Творческий путь Шолохова был отмечен необычными перипетиями и противоречиями, наложившими печать неоднозначности и на прижизненную славу художника, и на посмертные переоценки его произведений.
Он вошел в литературу как истинный самородок: не имея за плечами ни пристойного образования, ни серьезных знаний литературы, ни какой бы то ни было писательской школы, Шолохов сразу заговорил на самобытном, чрезвычайно выразительном художественном языке, сразу представил особую, не совпадающую с идеологическими «лекалами» точку зрения на современные исторические события, и сразу открыл свежую, еще не «отработанную» другими писателями тему жизни донского казачества, которую поднял на высоту, равноценную «Войне и миру».
Еще в ранних «Донских рассказах», в которых 20-летний Шолохов осмыслял события только что отбушевавшей на Дону гражданской войны, проявилась свойственная ему сосредоточенность на трагических коллизиях человеческой судьбы, обусловленной великими социально-историческими потрясениями. За поверхностными пробольшевистскими симпатиями молодого автора проступали контуры «общечеловеческого» взгляда, уравнивающего «правых» и «виноватых» как жертв немилосердной и непостижимой истории, отмечающего в кровавых столкновениях враждующих политических лагерей «чудовищное нарушение норм человеческого общежития» (М. Чудакова), в результате которого искажается смысл духовных основ существования.
В полную силу эти тенденции развернулись в романе «Тихий Дон», в котором на примере жизни донского казака Григория Мелехова, исковерканной революцией и гражданской войной, писатель изобразил трагические сломы человеческой судьбы, втянутой в водоворот истории. Этот роман, ставший главным достижением и любимым детищем писателя, стоил ему длительной борьбы, мучительных компромиссов с властью, многих моральных и творческих жертв.
По всей вероятности, ради возможности продолжить работу над «Тихим Доном» Шолохов согласился написать книгу «Поднятая целина» в поддержку проводимой сталинской властью коллективизации. И хотя рисуемые в ней картины «социалистических преобразований» села в известной степени отражали жестокость, с которой казаков загоняли в «колхозный рай», в целом она оправдывала сталинскую диктатуру и утверждала мысль о необходимости государственного насилия над личностью.
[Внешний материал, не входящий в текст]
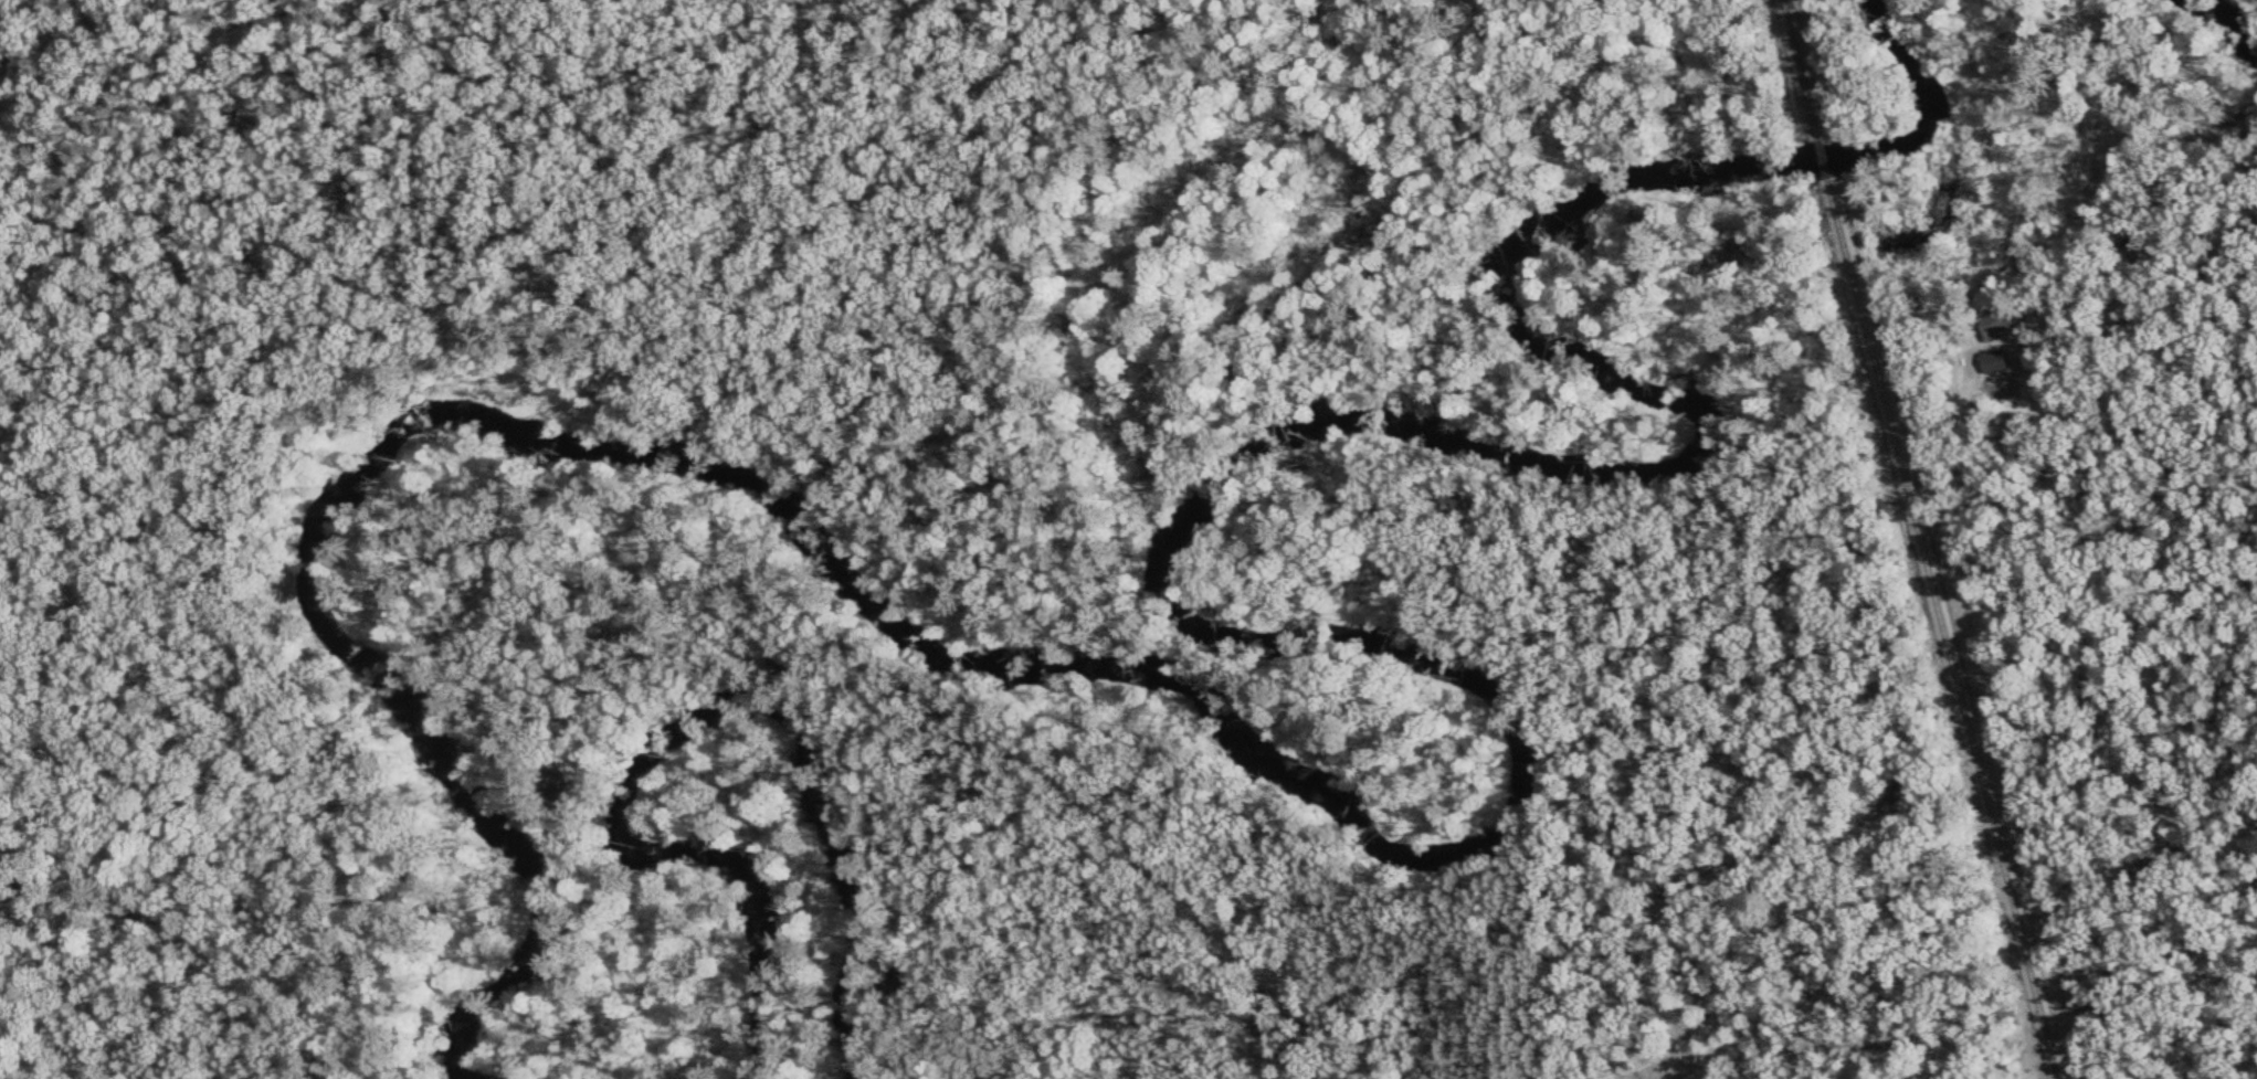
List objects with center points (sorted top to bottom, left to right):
river: (2234, 29)
railway: (1799, 70)
railway: (1820, 159)
railway: (1940, 628)
river: (684, 730)
road: (925, 733)
river: (1509, 822)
Не только в «Поднятой целине», но и в многочисленных своих публичных выступлениях Шолохов как писатель и как личность шел против собственной совести, несмотря на то что в непосредственном общении с благоволившим ему Сталиным он нередко отваживался говорить правду о том, как на самом деле проходил процесс «обновления» страны. Такой же двойственностью отличалась позиция писателя и в отношении его собратьев по перу: за одних он, порой рискуя своим благополучием, хлопотал и действительно добивался ослабления их опалы, других же, напротив, громил на правах главного литературного авторитета страны. Отпечаток двойственности лежит и на небольшом, но значимом его послевоенном рассказе «Судьба человека». Показав в нем обычного русского солдата Андрея Соколова как достойного сына отчизны, который в условиях военного плена сохраняет мужество и честь, а в послевоенной жизни мыкается в поисках душевного пристанища, писатель, по сути, реабилитировал бывших советских военнопленных, с изуверской жестокостью объявленных сталинской пропагандой предателями родины. Но и здесь он сказал полуправду, ни словом не обмолвившись о том, что эти люди, как правило, были лишены возможности искать свое место в мирной жизни, поскольку прямиком направлялись из нацистских лагерей в сталинские лагеря.
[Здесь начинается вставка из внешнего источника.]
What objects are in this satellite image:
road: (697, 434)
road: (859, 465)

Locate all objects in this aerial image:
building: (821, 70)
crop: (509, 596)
Внутренняя противоречивость, усиливаемая давлением сталинской власти, использовавшей по отношению к нему политику «кнута и пряника», привела к тому, что писатель, после «Тихого Дона» увенчанный лаврами «живого классика», все чаще страдал из-за творческих кризисов, лишавших его сил и способности писать. Свидетельство тому — фрагменты романа «Они сражались за Родину», который, вопреки общим ожиданиям, он так и не смог дописать. Последовавшее за этим творческое молчание, продлившееся без малого тридцать лет вплоть до самой кончины, принесло ему мрачную славу «живого классика», пережившего собственный дар и писательское предназначение.